With the exception of multilayer technology, which ironically is the only one that went into production, all of these technologies were passed over by the great and the good when it came time to design a replacement for DVD media.
The technology described by this article sounds interesting and I suspect it's probably as cheap and robust as DVD. It may even - because of the less onerous accuracy required, be slightly more robust than Blu-ray if given the same anti-scratch treatments. But it's too late. The industry has standardized on blue-lasers, and frankly, even if Blu-ray is a flop, the most probable end result would be "Blu-ray II", sticking with blue lasers but changing the software side. In time, blue-violet lasers will be cheap, as "DVD red" lasers are now, and as "CD red" lasers were before that. The industry is no longer bothered about the costs of the lasers. The right time for this to have come out was in 2002. It's too late now.
Shame, because if one of the HD formats had adopted it, I'm sure we'd be seeing cheap players by now.
The DVD consortium abandoned chirped (short aperture) red lasers because they didn't give enough capacity. Early HD-DVD used it and it was dropped. There's no reason to think it will come back.
Multi-layer technology doesn't increase bandwidth, as it doesn't increase data density on a layer. To get 54mbit/sec from a red-laser disc requires a very fast disc spin rate, regardless of the number of layers. So any HD-VMD disc player is going to need to be 12X minimum. This increases cost, power usage and most of all noise. Think of how loud an Xbox 360's optical drive is while playing a game, and then try to make a movie player from that.
I'm pretty convinced red laser's time in the sun is over. It is cheaper, but the price gap is closing rapidly, and in short order, the increase in cost of the blue laser will be so small that red won't even be considered for video applications anymore.
You don't need to get anywhere near 12x (3X DVD, the red-laser version of HD DVD uses, as the name implies, a 3X spin-rate, and is only slightly lower bandwidth than HD DVD, I believe BD9 is similarly spec'd), but yes, you do have to suffer a faster spin rate and thus have to build the drive to dampen noise more than a regular DVD drive.
The really interesting thing is seeing online downloads starting to take off, with 4-6Gb being typical for the size of a two hour movie. That, admittedly, is at 720p, and with cheap sound (the latter of which is my principle objection), but it does suggest that we never really needed to get to the whole 50Gb target for media that the media makers both HD DVD and Blu-ray (the former proposing three layer discs...) got obsessive about.
The whole HD media thing has been depressing.

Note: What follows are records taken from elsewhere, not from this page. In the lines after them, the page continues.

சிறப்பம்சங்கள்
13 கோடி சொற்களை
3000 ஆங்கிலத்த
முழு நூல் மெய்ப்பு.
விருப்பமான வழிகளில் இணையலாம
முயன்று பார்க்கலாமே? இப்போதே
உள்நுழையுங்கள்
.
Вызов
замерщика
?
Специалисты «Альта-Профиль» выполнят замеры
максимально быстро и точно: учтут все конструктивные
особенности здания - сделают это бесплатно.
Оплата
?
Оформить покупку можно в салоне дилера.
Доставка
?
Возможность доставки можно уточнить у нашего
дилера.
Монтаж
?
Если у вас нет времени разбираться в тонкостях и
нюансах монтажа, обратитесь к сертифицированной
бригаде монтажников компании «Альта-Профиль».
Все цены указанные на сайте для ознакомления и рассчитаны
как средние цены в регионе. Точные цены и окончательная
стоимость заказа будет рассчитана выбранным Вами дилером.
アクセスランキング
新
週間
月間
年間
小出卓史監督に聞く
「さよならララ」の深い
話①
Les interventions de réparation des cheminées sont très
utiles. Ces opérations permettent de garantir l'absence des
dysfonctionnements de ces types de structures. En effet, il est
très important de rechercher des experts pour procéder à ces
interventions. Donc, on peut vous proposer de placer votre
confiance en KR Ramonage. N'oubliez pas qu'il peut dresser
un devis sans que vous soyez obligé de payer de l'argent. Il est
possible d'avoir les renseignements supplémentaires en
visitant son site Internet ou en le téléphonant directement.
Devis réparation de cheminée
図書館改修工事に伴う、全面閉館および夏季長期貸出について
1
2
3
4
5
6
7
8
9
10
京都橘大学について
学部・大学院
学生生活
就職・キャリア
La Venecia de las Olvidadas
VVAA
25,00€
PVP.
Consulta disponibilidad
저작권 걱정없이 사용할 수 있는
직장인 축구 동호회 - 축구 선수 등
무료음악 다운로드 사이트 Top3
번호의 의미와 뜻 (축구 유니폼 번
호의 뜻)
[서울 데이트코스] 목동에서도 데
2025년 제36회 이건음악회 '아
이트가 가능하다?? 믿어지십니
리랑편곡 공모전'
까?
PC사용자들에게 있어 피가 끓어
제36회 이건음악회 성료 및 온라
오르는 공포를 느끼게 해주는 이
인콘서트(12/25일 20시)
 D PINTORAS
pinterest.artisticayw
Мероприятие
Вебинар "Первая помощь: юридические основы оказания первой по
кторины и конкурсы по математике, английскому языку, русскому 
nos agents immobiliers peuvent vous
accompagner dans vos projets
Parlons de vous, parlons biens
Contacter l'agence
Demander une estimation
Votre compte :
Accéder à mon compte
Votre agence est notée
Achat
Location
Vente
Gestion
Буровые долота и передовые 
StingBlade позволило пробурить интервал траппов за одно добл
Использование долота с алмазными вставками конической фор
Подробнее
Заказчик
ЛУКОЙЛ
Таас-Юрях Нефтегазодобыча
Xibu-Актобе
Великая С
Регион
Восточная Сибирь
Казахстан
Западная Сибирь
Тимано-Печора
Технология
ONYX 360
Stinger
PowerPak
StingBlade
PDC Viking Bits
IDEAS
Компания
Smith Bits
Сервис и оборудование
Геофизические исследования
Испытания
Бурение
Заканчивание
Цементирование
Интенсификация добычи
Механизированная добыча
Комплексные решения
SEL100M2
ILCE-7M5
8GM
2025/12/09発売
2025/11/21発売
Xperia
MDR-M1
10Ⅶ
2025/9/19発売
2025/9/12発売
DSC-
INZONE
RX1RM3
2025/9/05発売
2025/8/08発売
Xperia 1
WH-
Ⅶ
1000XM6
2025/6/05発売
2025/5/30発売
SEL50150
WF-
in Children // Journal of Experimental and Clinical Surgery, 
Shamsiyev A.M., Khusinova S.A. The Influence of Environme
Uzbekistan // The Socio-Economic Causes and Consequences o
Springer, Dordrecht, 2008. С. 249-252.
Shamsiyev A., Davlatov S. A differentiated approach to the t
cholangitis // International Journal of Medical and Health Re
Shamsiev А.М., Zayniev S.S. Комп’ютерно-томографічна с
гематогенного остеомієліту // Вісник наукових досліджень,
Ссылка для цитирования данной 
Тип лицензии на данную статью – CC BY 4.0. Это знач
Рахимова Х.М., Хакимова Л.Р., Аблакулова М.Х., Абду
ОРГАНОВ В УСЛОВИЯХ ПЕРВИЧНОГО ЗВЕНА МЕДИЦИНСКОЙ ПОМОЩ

There was an initial obsession with a type of laser that prove more difficult to make cheaply than initially thought. The format wars ended up with one format openly whoring itself with bad ideas in order to "win" the war for the audience that mattered - Hollywood - destroying its long term viability in order to score a short term win. And so, two years after the first HD player hit the shelves, we're looking at a world of expensive, under-spec'd, players that are obsolete before anyone buys them, supporting a format with no chance of being successful, with HD online downloads - the only real alternative - being a couple of years away from being ready for everyone. Great. Thanks Sony, Toshiba, et al.
I could see MS using this in XBOX3 or apply the method to HD DVD and get 9 times a 51GB triple layer HD DVD on the XBOX3.
If this doesn't work with Blu-ray it's hard to see how it would work with HD DVD. The only serious difference between the two (on a media level) is the aperture size/distance of each layer from the disc surface.
I suspect MS will either go the "All online" route for X-Box 3 or use the, by then cheap, Blu-ray Disc media. Note this doesn't necessarily mean "Will play Blu-ray movies" - Nintendo uses DVD in the Wii, but the Wii cannot play DVD movies.